Shaleen Jain

· 1 min read

Fuzzing libVLC - Improvements

I have been making some few specific improvement to demux fuzz target and also working on the decoder target side by side which isn’t done yet.

Some general improvements that I have made for all fuzz targets is abstracting away and initializing the parent libvlc_instance_t object in LLVMFuzzerInitialize which obviously has some performance improvements as it isn’t created and destroyed on every run of the LLVMFuzzerTestOneInput.

🔗 fuzzer_common.c

#include <assert.h>

#include "fuzzer.h"
static libvlc_instance_t *p_libvlc;

extern int LLVMFuzzerInitialize(int *argc, char ***argv)
{
	setenv("VLC_PLUGIN_PATH", "../../modules", 1);
	p_libvlc = libvlc_new(0, NULL);
	assert(p_libvlc != NULL);
	return 0;
}

extern int LLVMFuzzerTestOneInput(const uint8_t *buf, size_t len) {
    return FuzzerTestOneInput(buf, len, p_libvlc);
}

void FuzzerCleanup(void)
{
    libvlc_release(p_libvlc);
}

Another benefit of this abstraction is that our fuzz targets are now completely agnostic to the fuzzing engine we use which has been libFuzzer until now. We can now use the exact same target with AFL by writing a driver, since AFL expects a main function, here is an example driver.

🔗 Dictionaries

At this point the demux fuzzer had found a few more bugs but it had kind of reached a saturation point in terms of the line coverage it had and it just wasn’t increasing any more significantly with new sample input.

So I decided instead of adding sample files of every possible video file format with different types of chunks and atoms that VLC supports, to create a keywords dictionary of magic values of the various file formats and feed it to the demux target.
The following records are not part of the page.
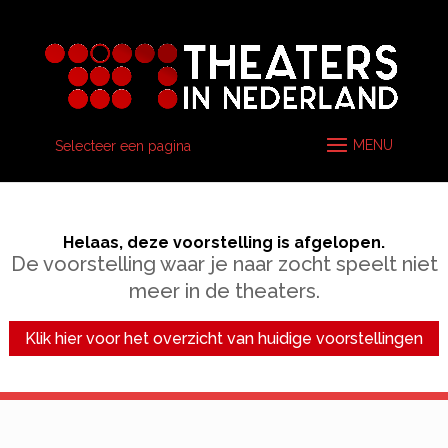
Selecteer een pagina
Helaas, deze voorstelling is afgelopen.
De voorstelling waar je naar zocht speelt niet
meer in de theaters.
Klik hier voor het overzicht van huidige voorstellingen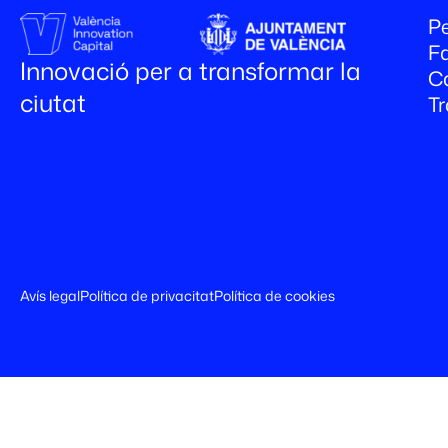
Pe
Fa
Innovació per a transformar la
C
ciutat
T
Avís legal
Política de privacitat
Política de cookies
Libfuzzer has in-built support for dictionary files and can much more efficiently create structured inputs with it.

libFuzzer and AFL have the same syntax of dictionary files and the AFL project even has some excellent dictionaries for JPEG, PNG and GIF file formats. And you guessed it VLC can actually “Play” those files as well since ffmpeg provides their codec as well.

I’m still working on the dictionary and I’ll maybe post it once it’s completed or if it’s ever merged into the VLC codebase.